The 2016 study provided the first images of the RyR1 channel in the open state, as well as in various conformations in which it has changed shape but not yet opened. “Rather than having a static picture of the channel, we could now make movies of a sort showing how various parts of the molecule are moving around,” adds Dr. Frank, who, in 2017, shared the Nobel Prize in Chemistry for the pioneering contributions he has made to advancing visualization techniques, including cryo-EM, of biological molecules.
“With this information, we can begin to understand how ligands regulate ryanodine receptor activity,” says Oliver B. Clarke, PhD, a postdoctoral fellow at the time of the study and now an Assistant Professor of Physiology and Cellular Biophysics at Columbia. “This may eventually help us develop improved therapeutics to treat diseases where RyR-mediated Ca2+ ‘leak’ is a contributing factor.”
Dr. Marks has already developed drugs that target malfunctioning RyR channels. Studies have shown that these drugs can increase muscle force in animals with age-related muscle weakness or Duchenne muscular dystrophy and improve heart function in animals with heart failure.
In the two years since the 2016 study results were published in Cell, Dr. Marks and his colleagues have continued to build on their work. Most recently, they have demonstrated that RyR PKA hyperphosphorylation, which causes “leaky” channels, can deplete sarcoplasmic reticulum calcium and trigger fatal cardiac arrhythmias, and they identified the ryanodine receptor calcium leak in circulating B-lymphocytes as a novel biomarker that can be used for monitoring response to pharmacologic and mechanical therapy for congestive heart failure.
Kushnir A, Santulli G, Reiken SR, Coromilas E, Godfrey SJ, Brunjes DL, Colombo PC, Yuzefpolskaya M, Sokol SI, Kitsis RN, Marks AR. Ryanodine receptor calcium leak in circulating B-Lymphocytes as a biomarker in heart failure.
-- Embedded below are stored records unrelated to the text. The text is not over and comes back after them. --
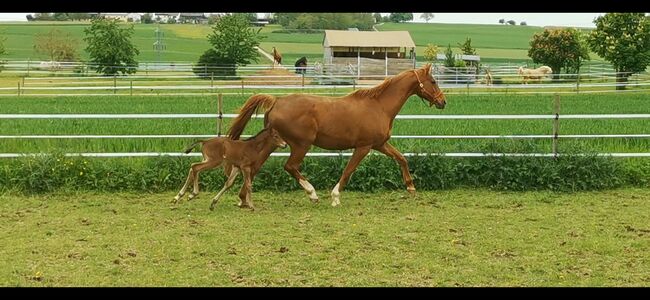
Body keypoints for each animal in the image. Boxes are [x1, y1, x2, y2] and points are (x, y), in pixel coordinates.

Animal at [228, 63, 446, 206]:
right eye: (433, 81)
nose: (442, 102)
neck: (379, 106)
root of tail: (276, 101)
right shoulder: (364, 147)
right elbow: (349, 171)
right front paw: (335, 197)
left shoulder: (380, 144)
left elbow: (401, 159)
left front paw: (411, 187)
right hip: (301, 145)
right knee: (290, 166)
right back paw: (312, 194)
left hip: (273, 143)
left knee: (255, 167)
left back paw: (243, 199)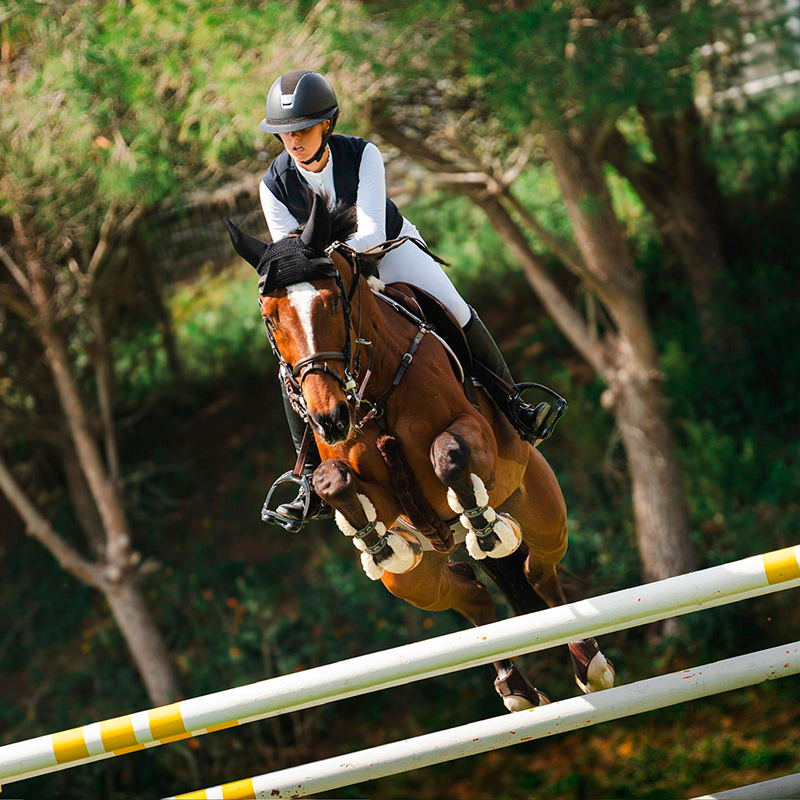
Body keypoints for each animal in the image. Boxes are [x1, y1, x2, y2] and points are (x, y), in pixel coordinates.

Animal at [225, 197, 612, 708]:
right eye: (271, 317)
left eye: (333, 302)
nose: (330, 419)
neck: (374, 391)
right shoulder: (375, 491)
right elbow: (334, 480)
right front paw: (377, 542)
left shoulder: (476, 437)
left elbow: (448, 455)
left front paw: (485, 527)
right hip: (414, 583)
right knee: (471, 594)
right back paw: (515, 687)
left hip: (543, 510)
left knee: (537, 570)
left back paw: (588, 661)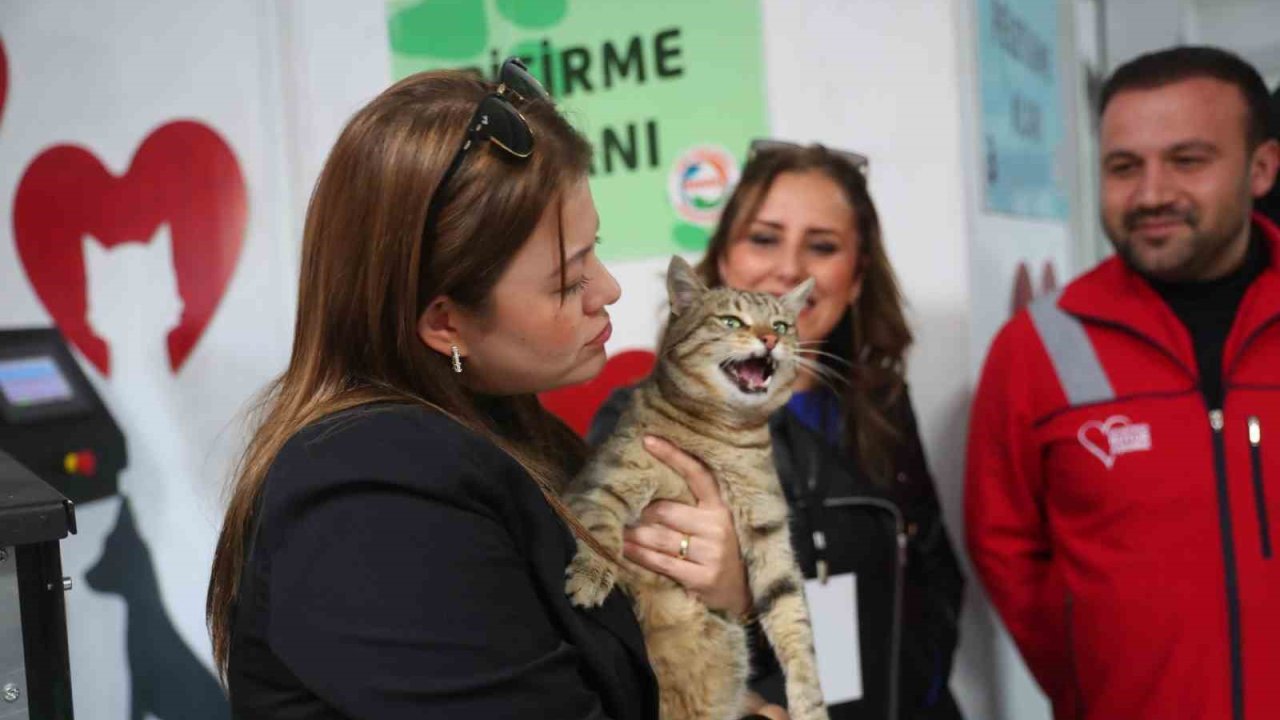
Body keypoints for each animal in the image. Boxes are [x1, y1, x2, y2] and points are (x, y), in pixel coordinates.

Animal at [563, 254, 824, 712]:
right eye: (732, 321)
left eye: (781, 325)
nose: (769, 339)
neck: (724, 437)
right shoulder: (601, 484)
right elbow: (601, 534)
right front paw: (591, 577)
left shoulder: (769, 529)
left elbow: (794, 621)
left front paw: (811, 704)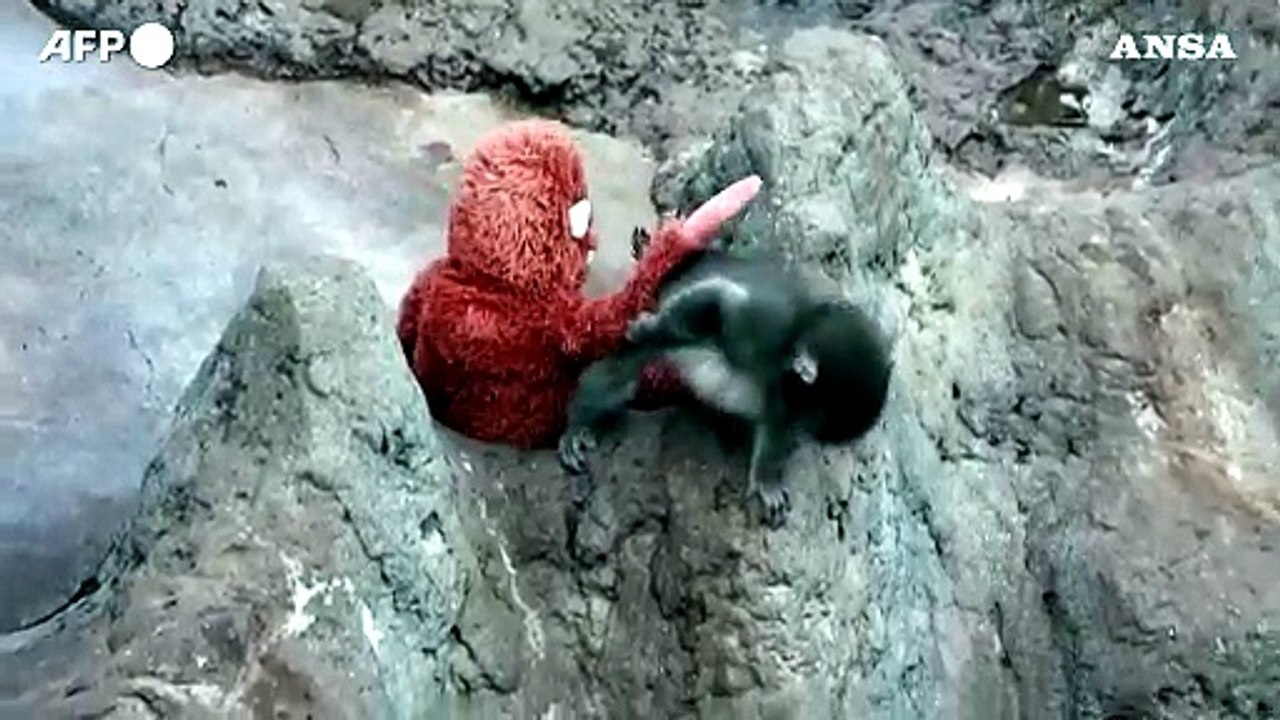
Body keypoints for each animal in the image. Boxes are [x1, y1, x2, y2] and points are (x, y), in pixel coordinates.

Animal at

Circulation. 2018 Mar 28. [Epub ahead of print]
Zalk R, Marks AR. Ca2+ release channels join the ‘Resolution Revolution.’ Trends in Biochemical Sciences. 2017 Jul;42(7):543-55.
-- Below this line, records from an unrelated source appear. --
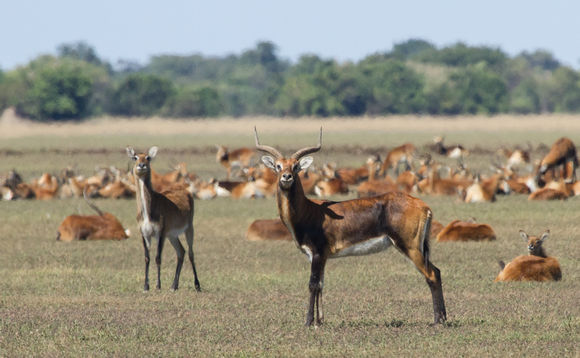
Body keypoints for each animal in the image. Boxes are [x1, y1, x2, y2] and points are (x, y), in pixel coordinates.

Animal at [125, 147, 201, 292]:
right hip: (172, 235)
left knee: (190, 253)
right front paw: (146, 286)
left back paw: (197, 285)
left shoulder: (160, 233)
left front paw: (158, 285)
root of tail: (186, 190)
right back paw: (174, 286)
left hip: (189, 228)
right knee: (181, 252)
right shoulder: (145, 234)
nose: (141, 165)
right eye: (135, 157)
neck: (148, 211)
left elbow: (158, 258)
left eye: (148, 157)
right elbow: (147, 258)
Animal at [251, 127, 446, 326]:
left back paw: (437, 321)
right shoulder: (320, 257)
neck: (309, 211)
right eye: (278, 166)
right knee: (437, 272)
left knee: (431, 275)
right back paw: (443, 319)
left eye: (296, 166)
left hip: (410, 247)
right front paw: (319, 322)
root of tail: (423, 206)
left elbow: (312, 284)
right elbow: (320, 284)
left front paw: (308, 322)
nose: (286, 177)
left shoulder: (318, 253)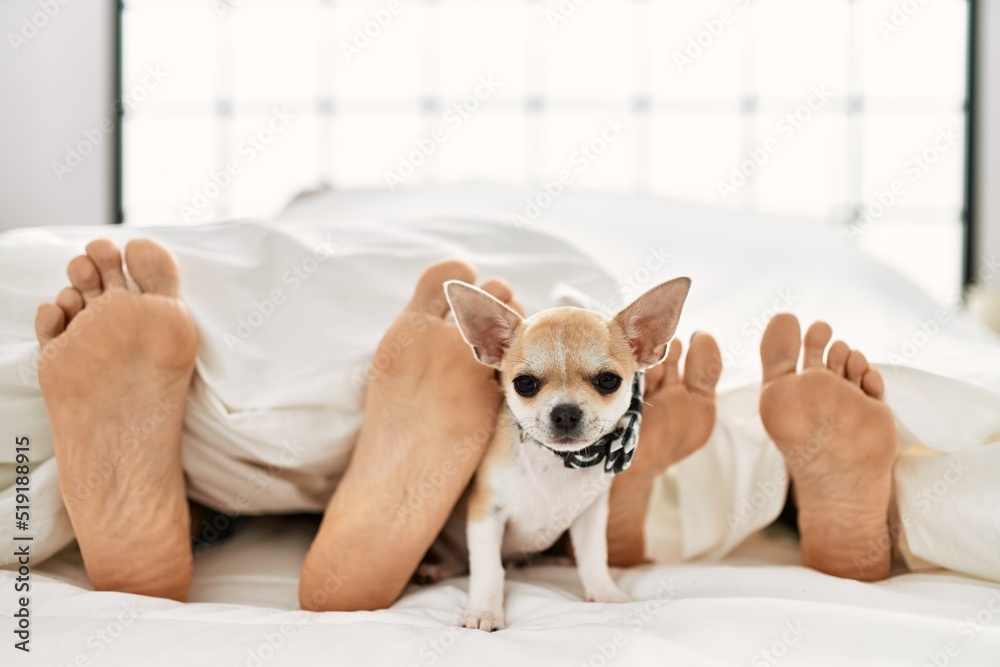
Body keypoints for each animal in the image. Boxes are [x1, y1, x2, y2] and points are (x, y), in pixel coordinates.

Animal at [442, 276, 692, 632]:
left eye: (608, 381)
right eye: (524, 384)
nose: (565, 413)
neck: (557, 463)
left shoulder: (590, 516)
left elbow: (594, 557)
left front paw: (605, 594)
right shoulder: (485, 513)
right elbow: (489, 569)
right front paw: (485, 612)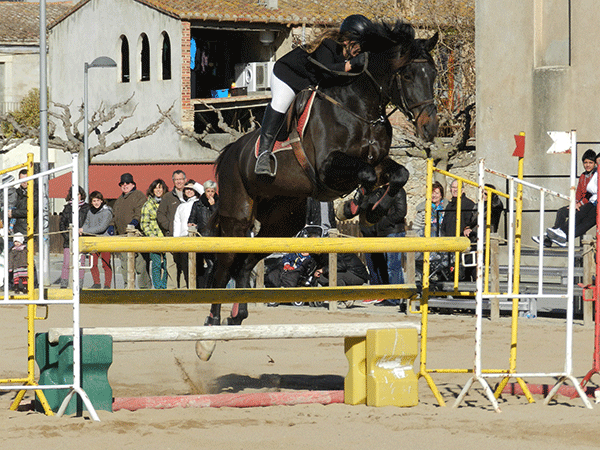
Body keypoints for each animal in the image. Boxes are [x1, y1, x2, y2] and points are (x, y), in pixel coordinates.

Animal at [204, 20, 438, 326]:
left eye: (434, 74)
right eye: (408, 75)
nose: (430, 127)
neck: (359, 108)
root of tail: (229, 152)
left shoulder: (378, 161)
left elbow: (398, 175)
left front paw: (374, 208)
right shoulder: (328, 167)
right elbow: (366, 175)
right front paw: (357, 205)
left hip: (281, 223)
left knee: (244, 263)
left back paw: (237, 315)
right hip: (238, 218)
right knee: (223, 267)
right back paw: (212, 320)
des Georges A, Clarke OB, Zalk R, Yuan Q, Condon KJ, Grassucci RA, Hendrickson WA, Marks AR, Frank J. Structural basis for gating and activation of RyR1. Cell. 2016 Sep 22;167(1):145-57.e17.
Zalk R, Clarke OB, des Georges A, Grassucci RA, Reiken S, Mancia F, Hendrickson WA, Frank J, Marks AR. Structure of a mammalian ryanodine receptor. Nature. 2015 Jan 1;517(7532):44-9.